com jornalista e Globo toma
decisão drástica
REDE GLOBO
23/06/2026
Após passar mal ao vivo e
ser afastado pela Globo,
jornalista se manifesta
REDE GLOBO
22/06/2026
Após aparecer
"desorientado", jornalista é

Your objective
Present every line of the entries above as a numbered list, omitting any blank lines.

Answer box
1. com jornalista e Globo toma
2. decisão drástica
3. REDE GLOBO
4. 23/06/2026
5. Após passar mal ao vivo e
6. ser afastado pela Globo,
7. jornalista se manifesta
8. REDE GLOBO
9. 22/06/2026
10. Após aparecer
11. "desorientado", jornalista é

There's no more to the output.